Editor's note: This story was written as a part of the Observer's Explorer Post program, which gives high school students the chance to learn about journalism.
Dorothy Counts-Scoggins is an African-American woman who was brave enough to step into an all-white school filled with people who may not have been fond of her.
At the age of 14 saw the terrible side of humans. She is a woman who believes in equal human rights.
As soon as she stepped into Harding High School in 1957, Scoggins received harassment from the students and from adults who did not believe that an African-American should attend the same school as their children.
Students taunted and spat on her while she walked through the hallways of the high school.
Scoggins felt confused as she walked through those hallways the first day.
"I did not understand why people did not accept me for who I was," she said. "I felt that I had the right to be there."
The taunting continued the next day when she came back to school and eventually, after the fourth day, her parents withdrew her from the school because of the immense amount of insults she was receiving.

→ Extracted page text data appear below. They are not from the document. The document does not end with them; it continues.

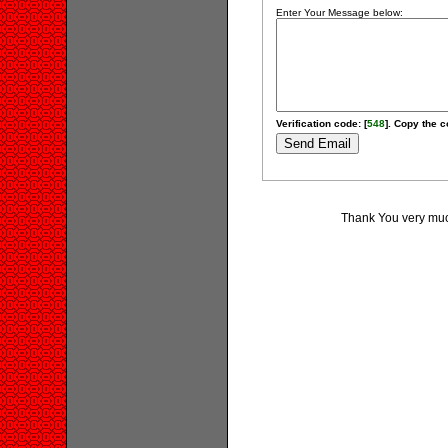
Enter Your Message below:
Verification code: [
548
]. Copy the c
Thank You very much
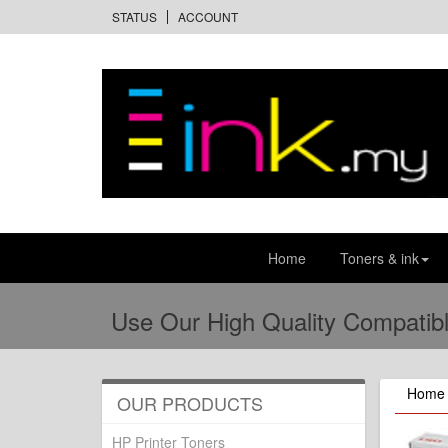
STATUS
ACCOUNT
Home
Toners & ink
Use Our High Quality Compatibl
Home
OUR PRODUCTS
HP Printer Toners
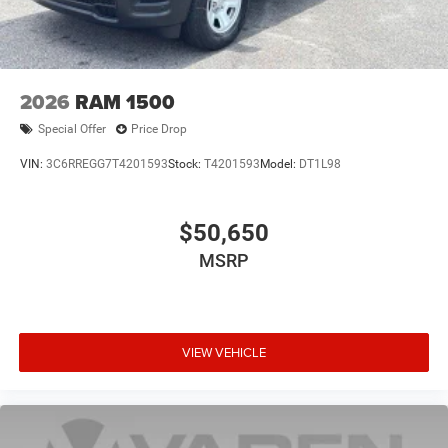
2026
RAM 1500
Special Offer
Price Drop
VIN:
3C6RREGG7T4201593
Stock:
T4201593
Model:
DT1L98
$50,650
MSRP
VIEW VEHICLE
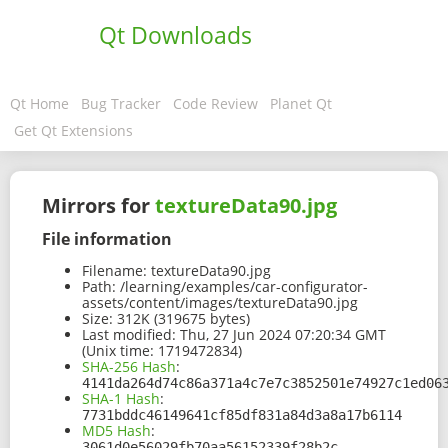
Qt Downloads
Qt Home
Bug Tracker
Code Review
Planet Qt
Get Qt Extensions
Mirrors for
textureData90.jpg
File information
Filename:
textureData90.jpg
Path:
/learning/examples/car-configurator-
assets/content/images/textureData90.jpg
Size:
312K (319675 bytes)
Last modified:
Thu, 27 Jun 2024 07:20:34 GMT
(Unix time: 1719472834)
SHA-256 Hash
:
4141da264d74c86a371a4c7e7c3852501e74927c1ed06
SHA-1 Hash
:
7731bddc46149641cf85df831a84d3a8a17b6114
MD5 Hash
:
3061d0e56029fb70aa56152339f28b2c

Scoggins moved to Pennsylvania to finish high school but came back to Charlotte to attend college at Johnson C. Smith University, where she earned a degree in psychology and sociology. She started working in childcare.
Scoggins said choosing her career came natural to her. She has wanted to help people since she can remember.
When she was younger she wanted to be a nurse, but mostly she wanted a career where she could make sure the experience she had at Harding doesn't happen to other people.
"Dot is a strong leader with a passion for social justice," said Sue Schreiber, a former coworker. "She openly shares her vast experiences and knowledge about early childhood education with those around her."
Her coworkers describe her as a fair person who is very knowledgeable about her field.
"Dot Counts-Scoggins is a true servant leader," said friend and former coworker Barbara Rein. "She believes that all children should have the opportunity to reach their potential and be amazing."
Added Eunice Murray, another former coworker: "Ms. Dot is an amazing role model for all that came after her and exemplifies strength, poise and beauty in every aspect of her life. She has a passion for people and that is reflected in everything she does."
Scoggins retired more than two years ago and is a mother and grandmother. She said the moment at Harding 57 years ago has impacted her life greatly.
The biggest advice Scoggins has for youth is to get involved.
"Make sure to do a lot of research, know what's going on in the world and read a lot," she said.
And speak out so injustice will not happen.